‘Three Little Pigs’ Is Architecture for the Young at Heart

Steve Guarnaccia isn’t naming any names, but his “Three Little Pigs” bear a certain resemblance to some familiar faces.

The chair of the illustration program at Parsons The New School for Design, former art director for The New York Times op-ed page and illustrator for Rolling Stone and New York, he’s just published a tongue-in-cheek update of the classic fable.

It’s called “The Three Little Pigs: An Architectural Tale,” and it’s published by Abrams Books. Its protagonists bear no small resemblance to Frank Gehry, Phillip Johnson and Frank Lloyd Wright.

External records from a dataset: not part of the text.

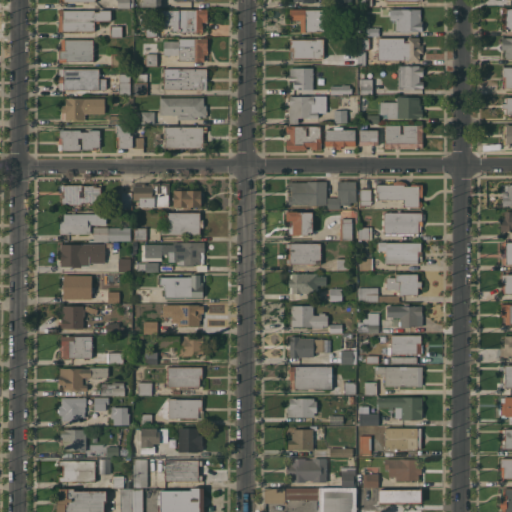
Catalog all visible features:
building: (77, 0)
building: (78, 0)
building: (176, 0)
building: (301, 0)
building: (308, 0)
building: (409, 0)
building: (150, 2)
building: (150, 2)
building: (339, 2)
building: (366, 2)
building: (121, 3)
building: (125, 3)
building: (506, 17)
building: (508, 17)
building: (81, 18)
building: (311, 18)
building: (81, 19)
building: (187, 19)
building: (188, 19)
building: (307, 19)
building: (405, 19)
building: (406, 19)
building: (149, 29)
building: (346, 29)
building: (115, 30)
building: (372, 31)
building: (507, 46)
building: (307, 47)
building: (364, 47)
building: (398, 47)
building: (506, 47)
building: (184, 48)
building: (186, 48)
building: (306, 48)
building: (398, 48)
building: (76, 49)
building: (76, 50)
building: (149, 52)
building: (117, 59)
building: (150, 59)
building: (409, 76)
building: (410, 76)
building: (506, 76)
building: (507, 76)
building: (300, 77)
building: (301, 77)
building: (80, 78)
building: (183, 78)
building: (184, 78)
building: (123, 83)
building: (124, 83)
building: (140, 84)
building: (139, 85)
building: (364, 85)
building: (364, 86)
building: (340, 88)
building: (343, 102)
building: (508, 104)
building: (507, 105)
building: (80, 106)
building: (81, 106)
building: (182, 106)
building: (305, 106)
building: (305, 106)
building: (182, 107)
building: (400, 107)
building: (401, 107)
building: (340, 115)
building: (144, 116)
building: (147, 117)
building: (372, 118)
building: (117, 119)
building: (507, 133)
building: (507, 134)
building: (402, 135)
building: (403, 135)
building: (123, 136)
building: (182, 136)
building: (184, 136)
building: (339, 136)
building: (368, 136)
building: (127, 137)
building: (302, 137)
building: (303, 137)
building: (338, 137)
building: (366, 137)
building: (77, 139)
building: (78, 139)
building: (138, 142)
road: (255, 165)
building: (305, 192)
building: (307, 192)
building: (400, 192)
building: (79, 193)
building: (80, 193)
building: (400, 193)
building: (152, 194)
building: (341, 194)
building: (343, 194)
building: (506, 194)
building: (149, 195)
building: (507, 195)
building: (364, 196)
building: (187, 197)
building: (185, 198)
building: (126, 200)
building: (116, 213)
building: (506, 220)
building: (506, 220)
building: (299, 221)
building: (300, 221)
building: (78, 222)
building: (79, 222)
building: (182, 222)
building: (401, 222)
building: (402, 222)
building: (181, 223)
building: (345, 227)
building: (345, 228)
building: (364, 232)
building: (110, 233)
building: (111, 233)
building: (140, 233)
building: (134, 247)
building: (174, 251)
building: (175, 251)
building: (398, 251)
building: (400, 251)
building: (303, 252)
building: (507, 252)
building: (508, 252)
building: (81, 253)
building: (81, 253)
building: (303, 253)
road: (20, 256)
road: (245, 256)
road: (459, 256)
building: (342, 263)
building: (365, 263)
building: (123, 264)
building: (124, 264)
building: (147, 266)
building: (149, 266)
building: (306, 281)
building: (305, 282)
building: (506, 282)
building: (507, 282)
building: (402, 283)
building: (180, 285)
building: (181, 285)
building: (75, 286)
building: (77, 286)
building: (392, 288)
building: (335, 293)
building: (366, 293)
building: (111, 296)
building: (118, 296)
building: (106, 308)
building: (506, 312)
building: (506, 312)
building: (128, 313)
building: (188, 314)
building: (189, 314)
building: (405, 314)
building: (405, 314)
building: (71, 316)
building: (72, 316)
building: (305, 316)
building: (307, 316)
building: (368, 322)
building: (369, 322)
building: (114, 327)
building: (150, 327)
building: (334, 327)
building: (383, 338)
building: (168, 341)
building: (183, 343)
building: (345, 344)
building: (404, 344)
building: (404, 344)
building: (76, 345)
building: (304, 345)
building: (506, 345)
building: (75, 346)
building: (190, 346)
building: (300, 346)
building: (506, 346)
building: (347, 356)
building: (114, 357)
building: (115, 357)
building: (151, 357)
building: (369, 358)
building: (405, 358)
building: (403, 359)
building: (400, 374)
building: (79, 375)
building: (183, 375)
building: (184, 375)
building: (402, 375)
building: (507, 375)
building: (507, 375)
building: (76, 376)
building: (310, 376)
building: (312, 376)
building: (349, 386)
building: (143, 387)
building: (144, 387)
building: (370, 387)
building: (111, 388)
building: (112, 388)
building: (350, 398)
building: (99, 402)
building: (100, 402)
building: (401, 405)
building: (402, 405)
building: (505, 405)
building: (300, 406)
building: (301, 406)
building: (71, 407)
building: (184, 407)
building: (184, 407)
building: (505, 407)
building: (71, 408)
building: (118, 415)
building: (119, 415)
building: (366, 416)
building: (367, 416)
building: (145, 418)
building: (335, 419)
building: (151, 437)
building: (401, 437)
building: (402, 437)
building: (507, 437)
building: (73, 438)
building: (149, 438)
building: (299, 438)
building: (301, 438)
building: (506, 438)
building: (72, 439)
building: (188, 439)
building: (189, 439)
building: (364, 443)
building: (363, 444)
building: (112, 450)
building: (339, 451)
building: (340, 451)
building: (506, 466)
building: (505, 467)
building: (401, 468)
building: (402, 468)
building: (182, 469)
building: (305, 469)
building: (307, 469)
building: (77, 470)
building: (77, 470)
building: (138, 471)
building: (140, 472)
building: (346, 476)
building: (348, 476)
building: (370, 479)
building: (117, 480)
building: (368, 480)
building: (300, 493)
building: (273, 494)
building: (398, 494)
building: (399, 495)
building: (315, 497)
building: (507, 498)
building: (336, 499)
building: (506, 499)
building: (79, 500)
building: (80, 500)
building: (126, 500)
building: (130, 500)
building: (137, 500)
building: (179, 500)
building: (181, 500)
road: (269, 511)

Its diabolical and long-winded wolf is strikingly reminiscent of the motorcycle-designing Frenchman Philippe Starck.

“Visually, they’re great characters, even if purposely they’re never named,” he says. “There’s the rumpled Gehry, the precise Johnson, and the flamboyant Frank Lloyd Wright. “

Not to mention, of course, guest appearances from Gehry’s first residence, Johnson’s Glass House, and Wright’s Fallingwater.

“By the time that children get to pre-school, they may know the name ‘Picasso,’ but they have no idea that somebody made their environment – the chairs they sit in, the forks they eat with and the houses they live in,” he says. “Somebody designed all that stuff. There are authors behind all of it.”

The book is faithful to the original fable, but updated with an overview of 20th century architecture. And if Wright’s Fallingwater emerges as the strongest of three designs, so what? “Who would think a glass house could protect you from a wolf anyway?” he asks. “And if anything, I don’t think of Wright as a hero at all – I’m kind of amused by his self-mythologizing.”

Its intended audience may reach beyond those being read to before bed at night. “I know there are parents out there who are interested in design, and I wanted to introduce their children to architecture in a non-didactic way,” he said.

But some people may buy it for their architect friends, and it won’t ever find its way to the kids at all.